La táctica del miedo no funciona

Leoncio González

ECONOMÍA

16 may 2012 . Actualizado a las 07:00 h.

Las encuestas publicadas hasta el momento en Grecia sobre las próximas elecciones pronostican la victoria de Syriza, la coalición de izquierda radical que mejor ha capitalizado el rechazo a la política de austeridad impuesta por la troika. Los vencedores en los comicios del pasado día 6, los conservadores de Nueva Democracia, no serían capaces de mejorar los resultados que obtuvieron hace diez días, por lo que retrocederían a la segunda plaza, mientras que el Pasok de Venizelos podría sufrir un nuevo revés y no tendría garantizada la humillante tercera plaza que consiguió hace semana y media. Si se tiene en cuenta que la ley electoral griega otorga un plus de escaños a la fuerza que queda en primer lugar se puede anticipar como muy probable una ampliación de la mayoría parlamentaria opuesta al programa de recortes que reclaman la UE, el BCE y el FMI. Con toda seguridad, de aquí se derivaría una polarización todavía más acusada entre las posturas de Berlín, Bruselas y Atenas.

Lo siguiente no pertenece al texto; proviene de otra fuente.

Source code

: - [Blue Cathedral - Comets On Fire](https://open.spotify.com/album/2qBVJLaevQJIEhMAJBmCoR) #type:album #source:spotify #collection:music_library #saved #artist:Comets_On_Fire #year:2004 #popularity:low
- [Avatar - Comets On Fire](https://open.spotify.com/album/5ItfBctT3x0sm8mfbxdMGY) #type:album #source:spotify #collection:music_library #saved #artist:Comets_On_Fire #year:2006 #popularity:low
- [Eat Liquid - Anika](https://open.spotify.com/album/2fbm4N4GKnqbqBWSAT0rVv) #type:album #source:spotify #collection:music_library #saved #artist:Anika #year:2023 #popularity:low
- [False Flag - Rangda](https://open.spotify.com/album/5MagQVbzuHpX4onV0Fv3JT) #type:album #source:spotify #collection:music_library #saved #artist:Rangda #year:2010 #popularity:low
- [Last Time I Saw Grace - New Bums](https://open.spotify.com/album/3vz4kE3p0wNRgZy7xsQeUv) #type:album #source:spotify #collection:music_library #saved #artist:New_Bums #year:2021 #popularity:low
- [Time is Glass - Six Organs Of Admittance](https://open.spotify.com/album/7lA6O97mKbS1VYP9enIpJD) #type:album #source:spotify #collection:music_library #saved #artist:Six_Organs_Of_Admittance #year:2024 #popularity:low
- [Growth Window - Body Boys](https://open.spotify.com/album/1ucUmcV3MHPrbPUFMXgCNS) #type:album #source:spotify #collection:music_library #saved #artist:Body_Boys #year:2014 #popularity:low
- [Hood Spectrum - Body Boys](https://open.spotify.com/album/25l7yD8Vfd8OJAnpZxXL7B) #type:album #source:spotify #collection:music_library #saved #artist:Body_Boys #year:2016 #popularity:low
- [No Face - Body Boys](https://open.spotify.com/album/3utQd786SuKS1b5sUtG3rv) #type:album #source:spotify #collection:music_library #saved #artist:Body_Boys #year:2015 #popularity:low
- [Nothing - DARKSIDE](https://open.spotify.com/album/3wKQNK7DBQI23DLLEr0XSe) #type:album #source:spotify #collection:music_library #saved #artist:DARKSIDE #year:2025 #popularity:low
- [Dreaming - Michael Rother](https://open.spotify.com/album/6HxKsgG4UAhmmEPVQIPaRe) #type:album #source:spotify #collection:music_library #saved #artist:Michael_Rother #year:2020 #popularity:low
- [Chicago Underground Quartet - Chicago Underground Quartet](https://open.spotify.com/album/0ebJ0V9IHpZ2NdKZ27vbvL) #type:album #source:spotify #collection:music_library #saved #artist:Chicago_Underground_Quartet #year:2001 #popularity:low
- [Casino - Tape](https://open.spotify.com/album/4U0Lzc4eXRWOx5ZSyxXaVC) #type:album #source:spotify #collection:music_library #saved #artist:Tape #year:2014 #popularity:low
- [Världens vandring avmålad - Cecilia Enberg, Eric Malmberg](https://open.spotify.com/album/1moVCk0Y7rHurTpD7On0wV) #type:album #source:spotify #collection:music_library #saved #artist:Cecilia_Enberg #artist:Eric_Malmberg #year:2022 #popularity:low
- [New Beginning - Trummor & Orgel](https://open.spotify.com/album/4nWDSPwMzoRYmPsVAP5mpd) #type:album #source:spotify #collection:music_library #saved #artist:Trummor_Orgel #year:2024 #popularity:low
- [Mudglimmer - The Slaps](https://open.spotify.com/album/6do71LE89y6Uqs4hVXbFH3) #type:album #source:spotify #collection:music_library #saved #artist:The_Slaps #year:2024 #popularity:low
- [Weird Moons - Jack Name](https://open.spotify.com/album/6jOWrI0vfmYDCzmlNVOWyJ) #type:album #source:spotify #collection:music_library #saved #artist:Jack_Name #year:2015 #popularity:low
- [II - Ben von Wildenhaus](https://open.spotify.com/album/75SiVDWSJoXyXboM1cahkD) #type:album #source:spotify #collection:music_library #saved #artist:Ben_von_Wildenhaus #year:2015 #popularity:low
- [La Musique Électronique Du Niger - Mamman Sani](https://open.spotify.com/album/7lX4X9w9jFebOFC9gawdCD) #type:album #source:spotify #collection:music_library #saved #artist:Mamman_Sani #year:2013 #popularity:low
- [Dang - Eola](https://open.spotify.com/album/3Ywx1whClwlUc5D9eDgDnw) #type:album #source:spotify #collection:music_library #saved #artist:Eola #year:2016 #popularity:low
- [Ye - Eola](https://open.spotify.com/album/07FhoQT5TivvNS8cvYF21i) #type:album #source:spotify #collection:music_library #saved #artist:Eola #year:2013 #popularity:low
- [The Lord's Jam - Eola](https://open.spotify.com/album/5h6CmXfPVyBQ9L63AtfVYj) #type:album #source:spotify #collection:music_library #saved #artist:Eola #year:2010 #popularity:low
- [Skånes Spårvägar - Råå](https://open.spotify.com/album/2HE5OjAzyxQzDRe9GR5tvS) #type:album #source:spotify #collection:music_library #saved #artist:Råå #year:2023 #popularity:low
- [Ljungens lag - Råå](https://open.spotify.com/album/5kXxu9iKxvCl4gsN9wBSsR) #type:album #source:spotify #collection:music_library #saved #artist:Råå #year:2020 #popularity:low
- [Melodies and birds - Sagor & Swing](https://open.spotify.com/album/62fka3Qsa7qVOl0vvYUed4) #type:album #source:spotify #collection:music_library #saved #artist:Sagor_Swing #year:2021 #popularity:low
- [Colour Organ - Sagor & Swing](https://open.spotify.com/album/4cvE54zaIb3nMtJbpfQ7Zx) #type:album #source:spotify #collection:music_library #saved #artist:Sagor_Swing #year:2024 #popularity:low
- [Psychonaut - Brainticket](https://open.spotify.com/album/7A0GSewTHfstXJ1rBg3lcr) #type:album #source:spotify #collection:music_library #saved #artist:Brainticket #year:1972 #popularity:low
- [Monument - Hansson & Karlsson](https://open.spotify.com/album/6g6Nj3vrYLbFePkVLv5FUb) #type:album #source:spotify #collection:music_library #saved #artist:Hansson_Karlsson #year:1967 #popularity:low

No es el único pronóstico inscrito en los sondeos. El previsible estancamiento de Nueva Democracia sacará a la luz el malestar interno que existe con su líder, Andonis Samarás: hasta ahora ha permanecido soterrado porque los 50 escaños adicionales que la ley electoral regaló a la formación en la última consulta acallaron a los descontentos pero, desaparecidos esos puestos, las rencillas no tardarán en salir a flote. Algo semejante puede ocurrir dentro del Pasok, donde empezarán a pasarle facturas al cobro a su actual líder Venizelos.

En síntesis, esto significa que los dos únicos partidos que se han prestado a representar las posiciones de la troika pueden salir de las urnas más debilitados de lo que ya están. Por tanto, su capacidad para influir en los acontecimientos a partir de junio puede ser incluso menor que la que han tenido estos últimos días.

Hay un tercer dato que se deduce de las encuestas. Tanto la mejoría de Syriza como el declive de Nueva Democracia y del Pasok reflejan que los consultados no se están dejando amedrentar por las amenazas emitidas desde Bruselas, Berlín y alguna otra capital del norte para que perseveren en los sacrificios. No hay duda de que, objetivamente, la situación del país se agravará drásticamente si tiene que irse del euro por incumplir las draconianas condiciones que se le exigen para permanecer dentro, pero la percepción subjetiva, el sentimiento que predomina entre los electores, es que no les puede ir mucho peor que con la actual política de ajustes. La táctica del miedo, en este escenario, no ayuda a los que todavía defienden que el sitio de Grecia está en la eurozona.